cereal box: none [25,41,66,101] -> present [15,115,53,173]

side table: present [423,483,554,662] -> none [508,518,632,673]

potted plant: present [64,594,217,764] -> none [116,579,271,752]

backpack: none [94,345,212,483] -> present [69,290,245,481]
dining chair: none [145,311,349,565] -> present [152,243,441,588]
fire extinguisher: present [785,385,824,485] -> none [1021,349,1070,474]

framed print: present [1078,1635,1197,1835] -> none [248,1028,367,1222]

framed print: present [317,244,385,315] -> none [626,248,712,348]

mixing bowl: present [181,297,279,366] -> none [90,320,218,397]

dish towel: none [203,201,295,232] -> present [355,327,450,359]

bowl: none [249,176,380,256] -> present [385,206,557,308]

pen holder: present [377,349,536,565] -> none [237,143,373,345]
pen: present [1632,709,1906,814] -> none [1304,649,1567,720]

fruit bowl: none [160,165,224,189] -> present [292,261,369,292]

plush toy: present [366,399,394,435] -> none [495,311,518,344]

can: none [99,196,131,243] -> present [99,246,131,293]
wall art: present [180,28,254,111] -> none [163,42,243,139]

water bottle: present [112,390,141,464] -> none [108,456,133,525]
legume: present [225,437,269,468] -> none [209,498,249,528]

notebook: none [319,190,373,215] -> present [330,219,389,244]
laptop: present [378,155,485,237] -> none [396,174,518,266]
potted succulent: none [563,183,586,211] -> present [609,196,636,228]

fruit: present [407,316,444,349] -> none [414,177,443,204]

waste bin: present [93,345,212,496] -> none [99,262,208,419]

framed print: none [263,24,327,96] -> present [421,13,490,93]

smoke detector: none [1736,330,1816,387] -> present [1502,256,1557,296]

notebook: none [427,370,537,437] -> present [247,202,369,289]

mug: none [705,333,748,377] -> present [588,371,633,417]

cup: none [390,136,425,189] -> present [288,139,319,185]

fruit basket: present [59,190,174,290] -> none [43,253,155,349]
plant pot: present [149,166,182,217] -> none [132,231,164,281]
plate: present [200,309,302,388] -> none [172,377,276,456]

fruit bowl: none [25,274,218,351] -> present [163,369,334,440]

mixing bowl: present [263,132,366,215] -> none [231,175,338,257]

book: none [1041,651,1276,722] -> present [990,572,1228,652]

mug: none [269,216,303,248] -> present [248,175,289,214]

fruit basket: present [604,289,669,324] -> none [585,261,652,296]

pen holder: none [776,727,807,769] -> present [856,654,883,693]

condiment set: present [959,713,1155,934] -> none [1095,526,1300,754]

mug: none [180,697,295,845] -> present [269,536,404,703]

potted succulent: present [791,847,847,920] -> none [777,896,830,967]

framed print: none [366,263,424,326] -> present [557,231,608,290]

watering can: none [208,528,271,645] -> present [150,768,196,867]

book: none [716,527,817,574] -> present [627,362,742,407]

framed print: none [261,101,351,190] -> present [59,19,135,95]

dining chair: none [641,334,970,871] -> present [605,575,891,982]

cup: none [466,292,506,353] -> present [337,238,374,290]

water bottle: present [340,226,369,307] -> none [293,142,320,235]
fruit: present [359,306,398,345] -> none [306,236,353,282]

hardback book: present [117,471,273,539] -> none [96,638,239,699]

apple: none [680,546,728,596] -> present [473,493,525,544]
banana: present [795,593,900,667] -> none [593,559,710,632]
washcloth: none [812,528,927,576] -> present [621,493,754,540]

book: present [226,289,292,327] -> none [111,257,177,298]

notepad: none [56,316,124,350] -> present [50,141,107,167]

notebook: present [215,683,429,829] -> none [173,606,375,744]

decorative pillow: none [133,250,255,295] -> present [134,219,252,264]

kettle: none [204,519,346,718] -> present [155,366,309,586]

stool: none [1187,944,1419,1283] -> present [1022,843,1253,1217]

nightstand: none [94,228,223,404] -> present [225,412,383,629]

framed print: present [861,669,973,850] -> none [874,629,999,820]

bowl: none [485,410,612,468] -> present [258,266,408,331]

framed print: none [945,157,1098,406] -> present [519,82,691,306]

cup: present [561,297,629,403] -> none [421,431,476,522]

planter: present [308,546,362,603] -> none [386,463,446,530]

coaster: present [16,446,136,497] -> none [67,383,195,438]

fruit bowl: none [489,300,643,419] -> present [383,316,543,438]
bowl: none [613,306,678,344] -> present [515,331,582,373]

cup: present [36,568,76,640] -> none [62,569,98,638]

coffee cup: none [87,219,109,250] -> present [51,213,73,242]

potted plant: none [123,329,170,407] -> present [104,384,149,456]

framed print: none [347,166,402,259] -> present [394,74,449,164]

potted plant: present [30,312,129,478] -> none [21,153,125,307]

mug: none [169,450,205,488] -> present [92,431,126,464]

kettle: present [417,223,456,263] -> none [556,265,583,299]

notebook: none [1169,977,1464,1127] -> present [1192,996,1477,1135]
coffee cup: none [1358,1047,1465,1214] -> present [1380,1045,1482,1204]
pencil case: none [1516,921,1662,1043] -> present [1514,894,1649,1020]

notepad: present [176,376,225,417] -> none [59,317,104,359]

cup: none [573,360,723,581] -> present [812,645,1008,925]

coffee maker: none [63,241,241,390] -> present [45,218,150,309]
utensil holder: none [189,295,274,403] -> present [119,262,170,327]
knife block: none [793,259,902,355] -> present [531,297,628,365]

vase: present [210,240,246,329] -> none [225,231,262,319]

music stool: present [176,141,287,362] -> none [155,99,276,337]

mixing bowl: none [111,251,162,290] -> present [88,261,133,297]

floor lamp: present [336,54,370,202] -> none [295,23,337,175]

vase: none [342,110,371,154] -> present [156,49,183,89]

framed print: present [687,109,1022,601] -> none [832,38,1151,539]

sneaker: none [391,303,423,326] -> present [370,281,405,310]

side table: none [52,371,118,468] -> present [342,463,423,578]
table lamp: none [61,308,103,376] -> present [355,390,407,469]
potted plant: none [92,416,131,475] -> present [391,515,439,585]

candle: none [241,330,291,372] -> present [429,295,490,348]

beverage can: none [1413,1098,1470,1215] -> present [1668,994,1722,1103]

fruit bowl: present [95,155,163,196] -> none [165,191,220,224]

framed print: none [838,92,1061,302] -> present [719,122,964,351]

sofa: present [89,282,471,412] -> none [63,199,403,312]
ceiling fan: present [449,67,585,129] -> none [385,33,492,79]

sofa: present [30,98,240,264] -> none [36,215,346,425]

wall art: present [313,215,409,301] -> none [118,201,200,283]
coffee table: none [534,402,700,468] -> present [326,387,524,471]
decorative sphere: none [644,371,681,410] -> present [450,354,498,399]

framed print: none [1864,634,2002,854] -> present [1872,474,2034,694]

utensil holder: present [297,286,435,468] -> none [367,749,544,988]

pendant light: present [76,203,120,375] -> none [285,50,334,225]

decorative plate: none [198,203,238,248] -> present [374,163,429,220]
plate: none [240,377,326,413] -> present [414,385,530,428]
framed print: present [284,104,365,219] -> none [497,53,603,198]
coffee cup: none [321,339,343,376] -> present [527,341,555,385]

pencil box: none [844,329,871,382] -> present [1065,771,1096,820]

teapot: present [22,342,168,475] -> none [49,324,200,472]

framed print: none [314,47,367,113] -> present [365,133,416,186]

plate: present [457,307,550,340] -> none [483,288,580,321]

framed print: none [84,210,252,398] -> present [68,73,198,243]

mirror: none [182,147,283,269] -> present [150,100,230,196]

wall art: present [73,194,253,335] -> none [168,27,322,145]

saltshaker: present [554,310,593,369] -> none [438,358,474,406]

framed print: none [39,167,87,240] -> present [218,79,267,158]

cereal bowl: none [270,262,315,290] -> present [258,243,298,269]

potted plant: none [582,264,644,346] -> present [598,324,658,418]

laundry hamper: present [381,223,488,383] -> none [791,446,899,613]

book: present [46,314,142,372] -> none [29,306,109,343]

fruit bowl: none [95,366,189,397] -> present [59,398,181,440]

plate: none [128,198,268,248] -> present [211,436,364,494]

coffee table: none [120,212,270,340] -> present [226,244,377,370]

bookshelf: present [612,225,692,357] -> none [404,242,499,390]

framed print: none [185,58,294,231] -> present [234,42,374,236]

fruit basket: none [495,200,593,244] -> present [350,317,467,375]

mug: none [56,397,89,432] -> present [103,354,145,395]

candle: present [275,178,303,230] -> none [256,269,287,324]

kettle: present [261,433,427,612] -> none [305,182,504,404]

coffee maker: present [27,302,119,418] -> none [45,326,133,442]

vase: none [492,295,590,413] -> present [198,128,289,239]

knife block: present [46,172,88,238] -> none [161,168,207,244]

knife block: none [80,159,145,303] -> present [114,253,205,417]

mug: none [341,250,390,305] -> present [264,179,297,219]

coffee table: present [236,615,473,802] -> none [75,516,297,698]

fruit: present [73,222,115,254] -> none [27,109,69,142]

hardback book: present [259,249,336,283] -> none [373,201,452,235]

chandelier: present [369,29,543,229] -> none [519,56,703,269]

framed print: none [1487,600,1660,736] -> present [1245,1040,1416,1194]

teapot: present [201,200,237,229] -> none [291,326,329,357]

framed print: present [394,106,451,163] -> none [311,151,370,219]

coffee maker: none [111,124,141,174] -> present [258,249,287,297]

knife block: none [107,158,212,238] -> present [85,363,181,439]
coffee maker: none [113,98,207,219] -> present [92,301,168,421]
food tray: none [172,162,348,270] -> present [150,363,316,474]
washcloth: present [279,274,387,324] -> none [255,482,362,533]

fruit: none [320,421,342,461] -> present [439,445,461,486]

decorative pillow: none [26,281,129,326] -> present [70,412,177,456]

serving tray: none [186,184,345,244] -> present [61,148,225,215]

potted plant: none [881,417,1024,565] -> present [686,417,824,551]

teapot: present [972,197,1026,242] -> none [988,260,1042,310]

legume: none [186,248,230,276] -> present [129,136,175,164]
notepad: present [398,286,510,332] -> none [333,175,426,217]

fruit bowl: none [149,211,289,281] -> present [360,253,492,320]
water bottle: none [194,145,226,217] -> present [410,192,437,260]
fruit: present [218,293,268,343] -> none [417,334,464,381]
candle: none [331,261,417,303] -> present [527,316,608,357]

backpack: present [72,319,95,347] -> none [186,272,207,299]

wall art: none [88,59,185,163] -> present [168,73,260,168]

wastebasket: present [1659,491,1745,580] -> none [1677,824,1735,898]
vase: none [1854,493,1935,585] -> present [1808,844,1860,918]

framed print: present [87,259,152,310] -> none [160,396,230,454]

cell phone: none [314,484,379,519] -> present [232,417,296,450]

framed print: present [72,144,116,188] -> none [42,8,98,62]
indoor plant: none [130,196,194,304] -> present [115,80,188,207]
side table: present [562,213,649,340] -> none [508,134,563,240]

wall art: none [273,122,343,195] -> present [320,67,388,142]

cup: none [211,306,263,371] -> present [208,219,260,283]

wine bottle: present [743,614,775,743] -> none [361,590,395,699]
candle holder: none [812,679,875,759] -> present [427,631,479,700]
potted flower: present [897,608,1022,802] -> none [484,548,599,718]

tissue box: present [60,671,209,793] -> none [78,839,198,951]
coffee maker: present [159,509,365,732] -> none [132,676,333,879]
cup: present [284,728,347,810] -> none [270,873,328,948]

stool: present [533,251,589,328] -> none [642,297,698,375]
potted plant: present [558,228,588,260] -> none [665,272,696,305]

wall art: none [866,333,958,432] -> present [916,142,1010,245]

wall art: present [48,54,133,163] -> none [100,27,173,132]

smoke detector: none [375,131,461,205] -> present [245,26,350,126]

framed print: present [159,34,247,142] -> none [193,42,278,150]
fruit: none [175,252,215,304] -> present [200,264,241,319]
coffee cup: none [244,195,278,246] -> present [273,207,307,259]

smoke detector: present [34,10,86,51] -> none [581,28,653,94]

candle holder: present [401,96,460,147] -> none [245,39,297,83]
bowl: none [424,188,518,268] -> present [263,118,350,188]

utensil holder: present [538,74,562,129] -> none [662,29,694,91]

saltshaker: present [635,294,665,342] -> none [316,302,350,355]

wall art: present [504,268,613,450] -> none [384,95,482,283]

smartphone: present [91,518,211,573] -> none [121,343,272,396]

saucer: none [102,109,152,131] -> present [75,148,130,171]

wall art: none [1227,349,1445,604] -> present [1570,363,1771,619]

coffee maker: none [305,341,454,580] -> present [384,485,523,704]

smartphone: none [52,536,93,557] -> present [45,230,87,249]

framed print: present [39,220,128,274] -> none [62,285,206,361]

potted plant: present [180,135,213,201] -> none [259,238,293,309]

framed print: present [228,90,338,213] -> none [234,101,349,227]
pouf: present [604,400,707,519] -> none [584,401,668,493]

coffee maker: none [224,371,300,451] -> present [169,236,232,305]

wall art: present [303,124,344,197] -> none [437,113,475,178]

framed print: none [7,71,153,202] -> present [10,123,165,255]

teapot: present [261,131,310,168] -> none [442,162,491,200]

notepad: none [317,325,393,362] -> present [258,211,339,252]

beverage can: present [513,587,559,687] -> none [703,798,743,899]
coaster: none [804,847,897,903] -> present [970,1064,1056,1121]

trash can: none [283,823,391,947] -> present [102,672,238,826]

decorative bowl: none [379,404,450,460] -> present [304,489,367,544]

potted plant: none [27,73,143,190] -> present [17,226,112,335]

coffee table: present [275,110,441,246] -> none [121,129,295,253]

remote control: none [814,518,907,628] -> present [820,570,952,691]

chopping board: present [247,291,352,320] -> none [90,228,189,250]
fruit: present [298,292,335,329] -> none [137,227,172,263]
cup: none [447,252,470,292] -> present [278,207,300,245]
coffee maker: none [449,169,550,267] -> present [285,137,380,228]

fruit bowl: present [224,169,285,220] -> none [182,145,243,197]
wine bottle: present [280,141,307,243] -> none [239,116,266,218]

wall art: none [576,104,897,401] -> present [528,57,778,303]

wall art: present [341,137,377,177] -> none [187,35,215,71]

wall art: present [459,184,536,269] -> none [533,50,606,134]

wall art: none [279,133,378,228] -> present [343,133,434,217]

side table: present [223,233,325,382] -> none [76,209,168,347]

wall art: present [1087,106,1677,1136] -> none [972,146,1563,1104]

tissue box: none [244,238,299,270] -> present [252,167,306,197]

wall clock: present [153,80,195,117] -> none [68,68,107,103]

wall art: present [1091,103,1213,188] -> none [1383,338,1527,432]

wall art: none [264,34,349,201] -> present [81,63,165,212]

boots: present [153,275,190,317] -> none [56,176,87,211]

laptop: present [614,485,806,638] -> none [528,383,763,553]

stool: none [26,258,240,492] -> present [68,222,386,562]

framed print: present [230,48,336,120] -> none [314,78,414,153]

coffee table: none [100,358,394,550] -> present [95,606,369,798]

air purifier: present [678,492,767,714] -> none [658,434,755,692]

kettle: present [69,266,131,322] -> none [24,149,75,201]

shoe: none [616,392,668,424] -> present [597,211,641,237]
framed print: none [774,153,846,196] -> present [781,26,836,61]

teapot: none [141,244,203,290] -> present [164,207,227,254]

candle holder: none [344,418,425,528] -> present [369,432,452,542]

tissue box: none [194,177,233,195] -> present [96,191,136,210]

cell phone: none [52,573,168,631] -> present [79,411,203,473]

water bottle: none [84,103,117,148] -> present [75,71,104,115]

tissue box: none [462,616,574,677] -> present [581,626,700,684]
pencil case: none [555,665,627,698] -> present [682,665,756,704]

──────────

### What is required
In the listing above, find the line containing "coffee cup: none [87,219,109,250]" and the line containing "kettle: present [417,223,456,263]", then repeat those two lines and everything between them exactly.

### Expected answer
coffee cup: none [87,219,109,250] -> present [51,213,73,242]

potted plant: none [123,329,170,407] -> present [104,384,149,456]

framed print: none [347,166,402,259] -> present [394,74,449,164]

potted plant: present [30,312,129,478] -> none [21,153,125,307]

mug: none [169,450,205,488] -> present [92,431,126,464]

kettle: present [417,223,456,263] -> none [556,265,583,299]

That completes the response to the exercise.